John Feehery: Speaking Engagements


No Compromise

Posted on May 9, 2012

            In a statement regarding his loss to Richard Mourdock last night, Richard Lugar said, “If Mr. Mourdock is elected, I want him to be a good Senator.  But that will require him to revise his stated goal of bringing more partisanship to Washington.  He and I share many positions, but his embrace of an unrelenting partisan mindset is irreconcilable with my philosophy of governance and my experience of what brings results for Hoosiers in the Senate.”


Wise words from a man who spent the last 36 years in the United States Senate.  Wise, but completely irrelevant in a primary election, where the biggest bloc of voters are not that interested in compromise.
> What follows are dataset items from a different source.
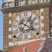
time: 1:18
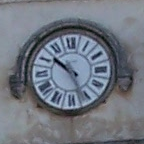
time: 10:26
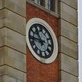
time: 10:43
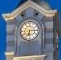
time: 6:14
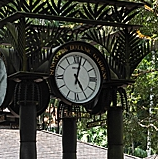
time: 5:02
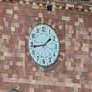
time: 1:43
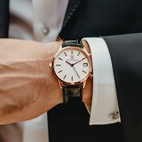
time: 10:10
If Mr. Mourdock had one theme from his campaign it was his hostility to compromise.  To someone who has spent decades in the Senate, that kind of language is politically naïve and self-serving, hence Mr. Lugar’s statement last night.
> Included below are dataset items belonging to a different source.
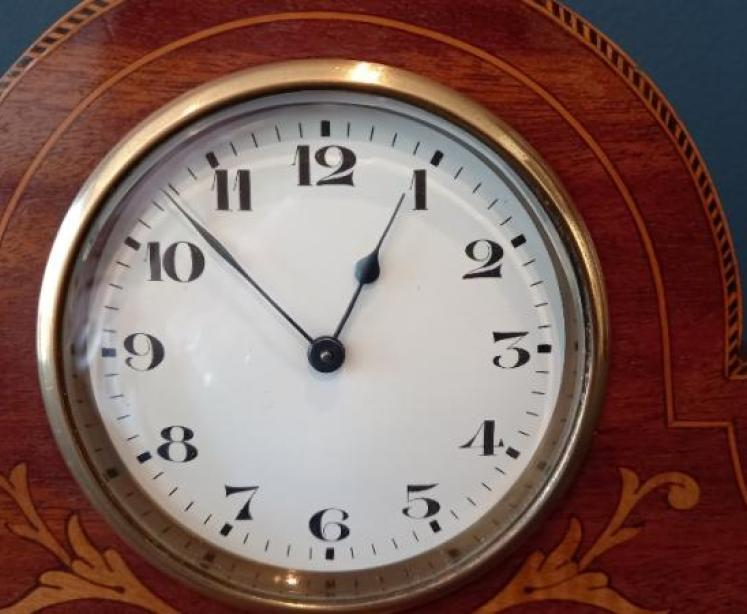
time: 12:52
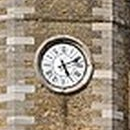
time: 5:11
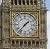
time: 1:36
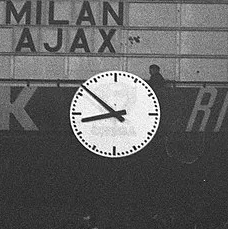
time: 8:51
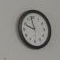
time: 9:57
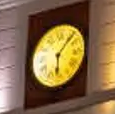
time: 6:06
But to the voters out there who see unholy compromises in every deal coming from Washington, Mourdock’s rhetoric was music to their ears.
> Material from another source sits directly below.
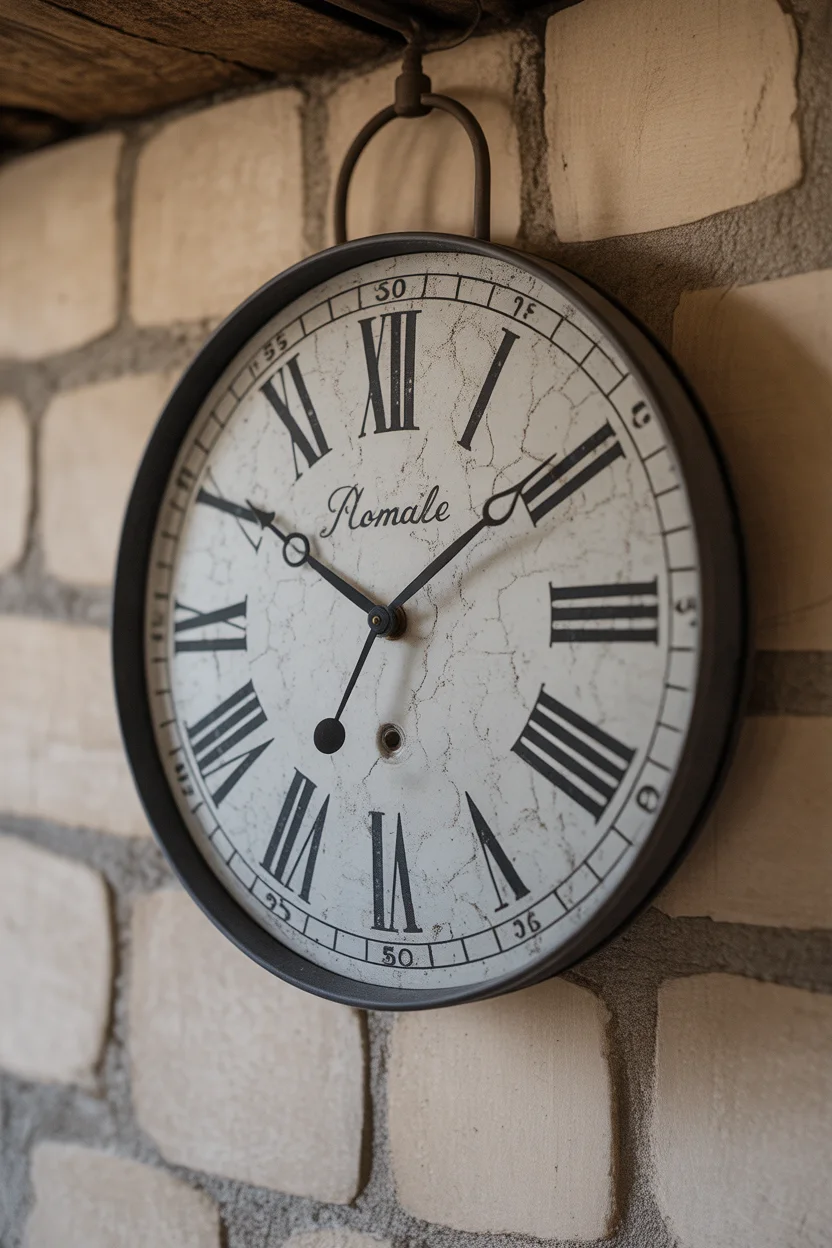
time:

Of course, a democracy is predicated on compromise.  Our form of representative government is particularly reliant on compromise.  Without the ability to cut deals, nothing happens in Washington.  And perhaps, to many voters these days, gridlock is a far better result than legislative progress.


Many newly elected freshmen have come into the Senate refusing to compromise their principles.  Tom Coburn is perhaps the finest example of a fire-eating conservative who has become a leader in the Senate, not by compromising his principles, but by skillfully advancing his principles to achieve a greater good for the country.


Senator Lugar has seen his fair share of fire-eaters come and go in the Upper Chamber.  He has seen those who were able to adapt to the changing times and survive to fight another day for their constituents, Senators like Strom Thurmond and John McCain.


And he has seen others who toil in obscurity, fight for their principles and lose the next election.


When you have served in the Senate for 36 years, you see all kinds come and go.


My guess is that Richard Lugar didn’t want to compromise his principles to win another election.  He didn’t want take positions that he knew wouldn’t work in the real world of legislating.  He didn’t want to prostrate himself in front of his Indiana constituents begging them to vote for him for one more term.   He simply lost interest in playing the game.


The man is 80 years old and he is earned the right to make that decision.  But in politics, nobody is entitled to a seat in the Senate.  You have to play the game, and part of that game is telling the voters what they want to hear.  And if they want to hear that you won’t compromise, that is exactly what you have to say.


Lugar wouldn’t compromise on his position on the necessity to compromise, and in many ways, that spelled the doom to his career.